玉娇娃笑了一笑,缓缓答道:“由于那位女子上到如今,还是威蕤处子!”
柳延昭摇头道:“奇谈,奇谈,威蕤处子怎会称‘色煞’,又号‘天魔’?”
玉娇娃笑道:“不是奇谈,柳兄知不知道武林各派中,有个‘天魔门’?”
柳延昭道:“听是听说过,但闻‘天魔门’早以式微,甚至业已绝传……”
玉娇娃不等柳延昭再往上说,便接口笑道:“式微是实,但未绝传,那位‘天魔玉女’,便是‘天魔门’的唯一传人,也是‘天魔门’的第七代门主!”
柳延昭目注玉娇娃道:“‘天魔门’只剩一人,足见冷僻,玉姑娘仿佛竟知之甚详?”玉娇娃瞟柳延昭之间,未加解释,只是叹了一声道:…天魔门’当然不是正派,所练武功既邪,门中规律,也有些怪僻得令人咂舌之处!”

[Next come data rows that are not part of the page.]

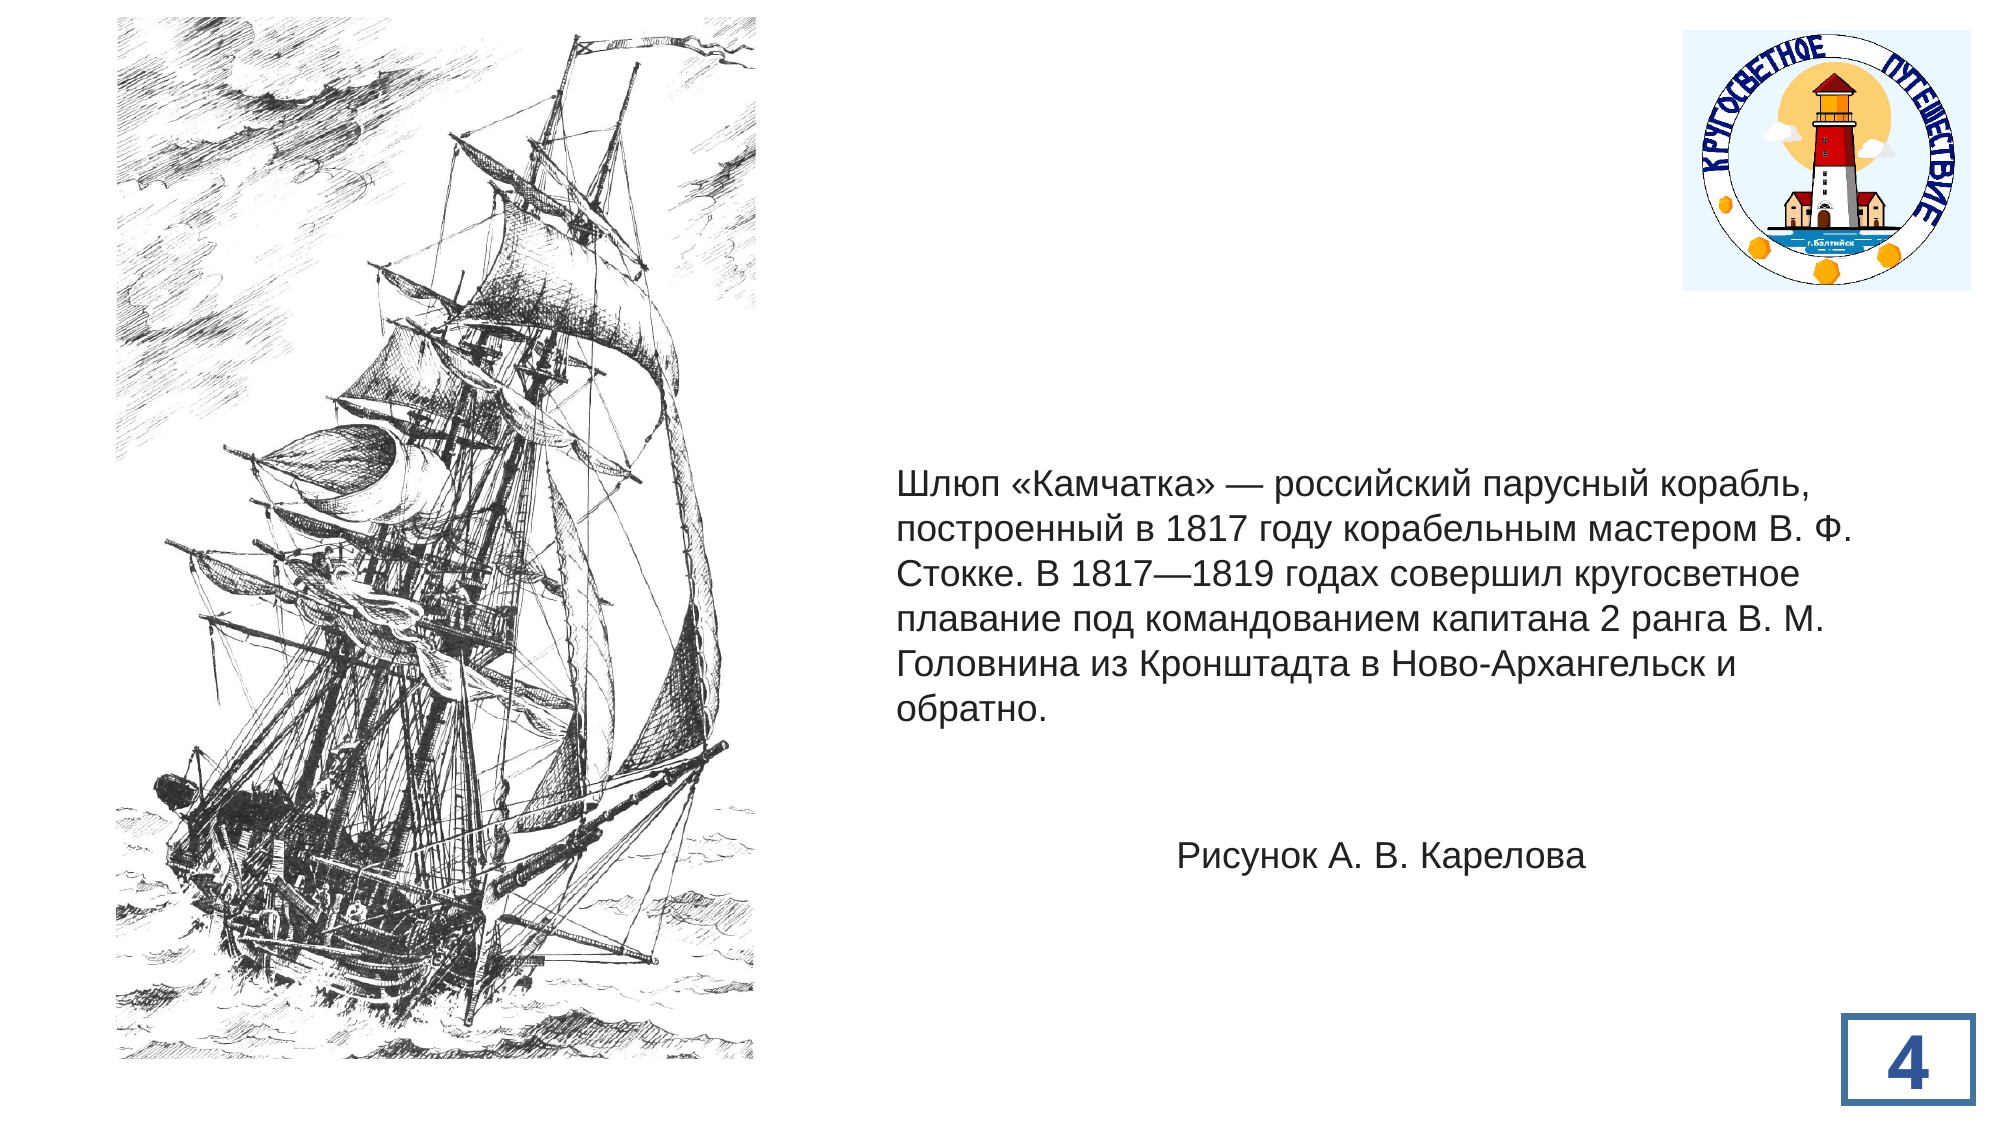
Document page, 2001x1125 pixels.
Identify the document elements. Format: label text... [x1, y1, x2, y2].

picture [116, 17, 766, 1059]
text_box Шлюп «Камчатка» — российский парусный корабль, построенный в 1817 году корабельным мастером В. Ф. Стокке. В 1817—1819 годах совершил кругосветное плавание под командованием капитана 2 ранга В. М. Головнина из Кронштадта в Ново-Архангельск и обратно. [881, 451, 1882, 736]
text_box 4 [1843, 1015, 1974, 1104]
text_box Рисунок А. В. Карелова [1161, 823, 1602, 884]
picture [1682, 30, 1971, 292]
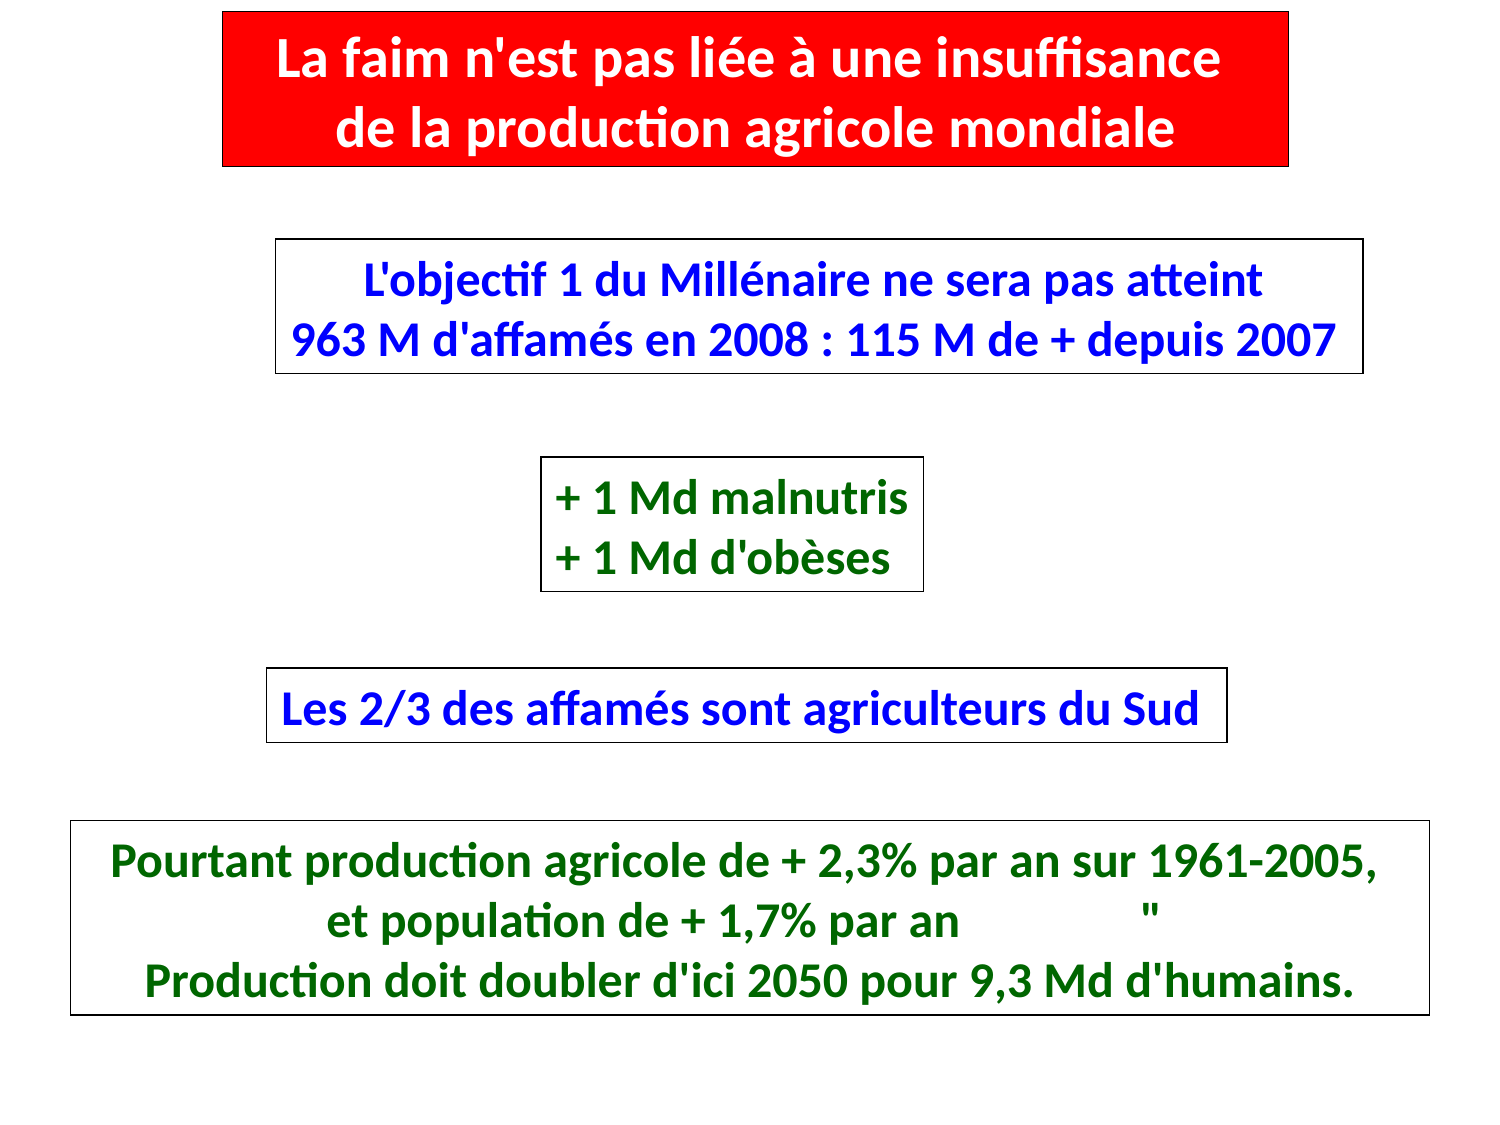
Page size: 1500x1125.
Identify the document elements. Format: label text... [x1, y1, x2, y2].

text_box Les 2/3 des affamés sont agriculteurs du Sud [266, 667, 1227, 743]
text_box Pourtant production agricole de + 2,3% par an sur 1961-2005, et population de + 1,7% par an " Production doit doubler d'ici 2050 pour 9,3 Md d'humains. [70, 820, 1430, 1015]
text_box L'objectif 1 du Millénaire ne sera pas atteint 963 M d'affamés en 2008 : 115 M de + depuis 2007 [275, 238, 1364, 374]
text_box + 1 Md malnutris + 1 Md d'obèses [540, 456, 924, 592]
text_box La faim n'est pas liée à une insuffisance de la production agricole mondiale [222, 11, 1289, 167]
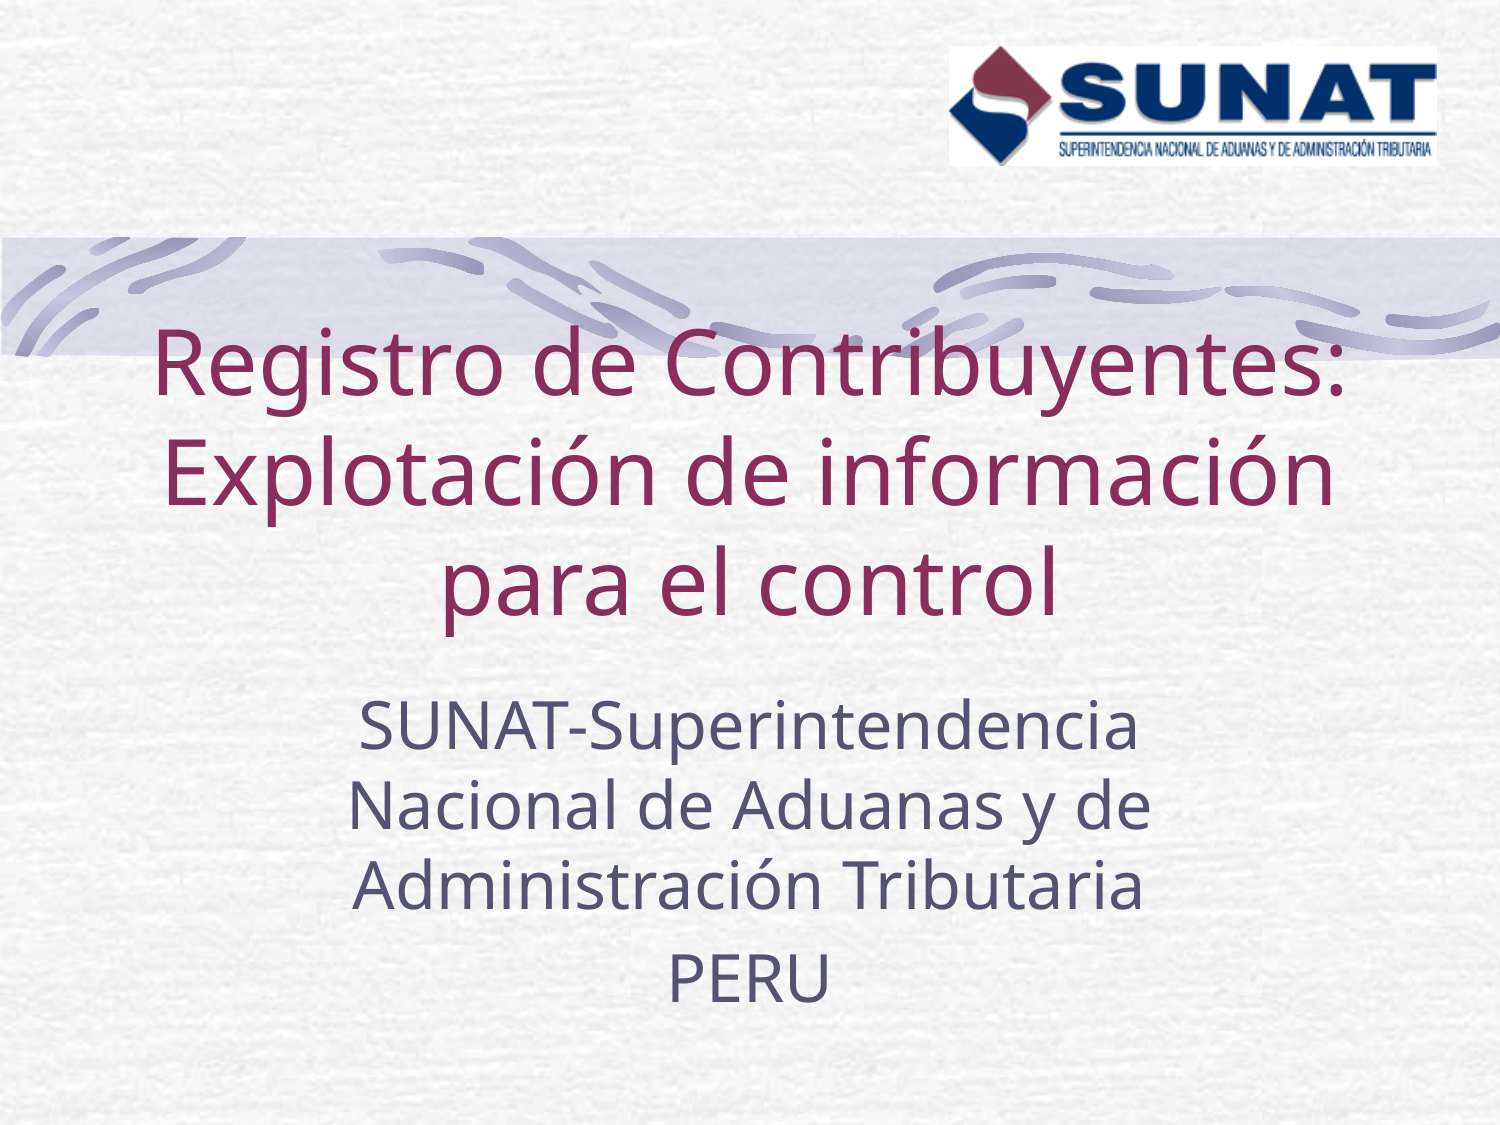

柳延昭笑道:“玉姑娘请说来听听,使柳延昭增广见闻,长点见识!”
玉娇娃道:“放下屠刀,既能成佛,柳兄相不相信,由魔亦能证道?”
柳延昭连连点头,正色说道:“相信,我绝对相信,只要生具慧眼,能够孽海在非,虽坠不迷有所顿悟,则任何人皆能证道!”玉娇娃道:“凡人‘天魔门’,并继承门主道统之人,均立有血誓,在二十岁以前,必须保持清白身心,习练基本武式,但在届满二十四岁之时,却必须破身,方许进参本门三大秘学,否则,便应誓纵火自焚而死!”柳延昭皱眉道:“这种规律,着实稍嫌邪门,但大概就因有这种限制,才使那位第七代的‘天魔门主’,不得不保持处子之身,获得了‘天魔玉女’称谓……”玉娇娃摇头道:“柳兄误解他了,据我所知,那‘天魔玉女’,最恨淫徒,凡遇淫男荡女,一律必杀,才获得‘色煞’之称……”-柳延昭大出意外地,“哎呀”一声,失惊说道:“原来这‘色煞’二字,竟是这种解释,那我对于这位‘天魔玉女’,倒是有点失敬……”玉娇娃笑道:“何况那位‘天魔玉女’,目高于顶,根本看不上普通男人,故虽飘荡江湖,一直威蕤自守,并决定今于夜的子正时分,穿了‘天魔门’门主的道统法服,纵火自焚!”柳延昭听得骇然道:“什么?‘天魔玉女’要于今夜子正,纵火自焚?……”玉娇娃颔首笑道:“柳兄,你忘了我适才所说‘天魔门’留付的邪门规律么?今日正是‘天魔玉女’的二十四岁生日,她若活过今夜子正,便算违背神前誓愿,江湖人物讲究的就是宁教命不在,不教诺不立……”柳延昭听到此处,义形于色地,接口急急说道:“那‘天魔玉女’如今何在?我们不知此事便罢,既知此事,总要设法救一救她!”